Hi Gary, Hi Malcolm,
On 02/05/14 20:04, Gary Hagensen wrote:
On 02/04/2014 07:26 PM, Cowe, Malcolm J wrote:
> Hi Gary,
>
> Robinhood should pick up the default archive ID, which can be found
> on the MDT:
>
> lctl get_param mdt.*.hsm.default_archive_id
>
> Otherwise, RH will use archive_id = 0. If it's not picking up the
> Lustre default, then there may be a bug in Robinhood.
>
> An HSM archive ID can be recorded in the Robinhood configuration in
> FileClass definitions, e.g.:
>
> FileClass mjc_lustre_files {
> definition {
> tree == "/lustre/fs01/demo"
> and
> owner == "mjc"
> }
> archive_num = 4;
> }
Note the parameter name has been changed to "archive_id" to make it
homogenous with the name in Lustre.
"archive_num" is still supported for backward compatibility, but I
suggest you use "archive_id".
>
> This is required when there is more than one archive available to
> Lustre and you want to define sets of files that are archived
> somewhere other than the default. Not sure if this would be enough in
> the case you presented.
>
> The archive ID is an attribute of the file, so if the file is
> deleted, so is the archive ID reference. I wouldn't expect the
> changelog to necessarily record the archive ID when a file is deleted
> but for a deferred removal policy to work, the archive ID would need
> to persist somewhere in Robinhood after the original file is deleted.
I was thinking the changelog could have the id when the file was
archived, but I don't see it in the HSM change record. Of coarse,
Robinhood, for requests it makes, could remember what archive it
requested. But there seems to be no path from the "lfs hsm_archive"
command to get the ID into robinhood unless robinhood looks. But
again, I didn't see the archive id in any database table in Robinhood
after doing a "lfs hsm_archive". My main concern is that I don't see a
place for the archive id in the table that is remembering the delayed
removes of deleted files. Like the filesystem, the database appears to
delete all info about the file when it is deleted and creates a record
in the SOFT_RM table in the mysql database in order to remember to do the
hsm_remove at a later time.
Indeed, RH performs HSM_REMOVE with archive_id=0, which
is not appropriate.
But the point is it may not be aware of the archive id of the deleted file
(for example if it has not yet processed the related HSM ARCHIVE changelog)
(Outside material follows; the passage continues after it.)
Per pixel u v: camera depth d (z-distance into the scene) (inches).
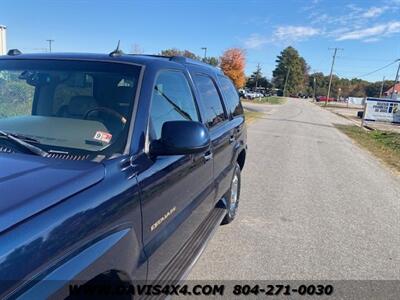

and it has no way to retrieve it from lustre as the entry no longer exists.
In this case, what about broadcasting the hsm_remove to all archives (in
coordinator),
using a specific archive_id in hsm_remove requests (0, or -1)?
Also, I think there are things to do in Lustre to properly handle file
removals:
- by default, deleting a file should trigger a hsm_remove request to the
copytool, so the entry is automatically cleaned from the archive.
- a tunable should allow disabling this, in order to delay the removal
using a policy engine.
>> Another thing to note is that if you have a
deferred_remove_delay of
>> say 1 day, then delete a file, then change the deferred_remove_delay
>> to 1 hour, only files deleted after the change (using rbh-lhsm -d)
>> will get the new delay. The previously deleted file will wait 1 day to
>> be removed. Not totally unexpected, but should be documented.
I agree.
soft_rm_time field is kind of useless as it can be computed
when applying the hsm_rm policy,
using the current parameter value.
Regard,
Thomas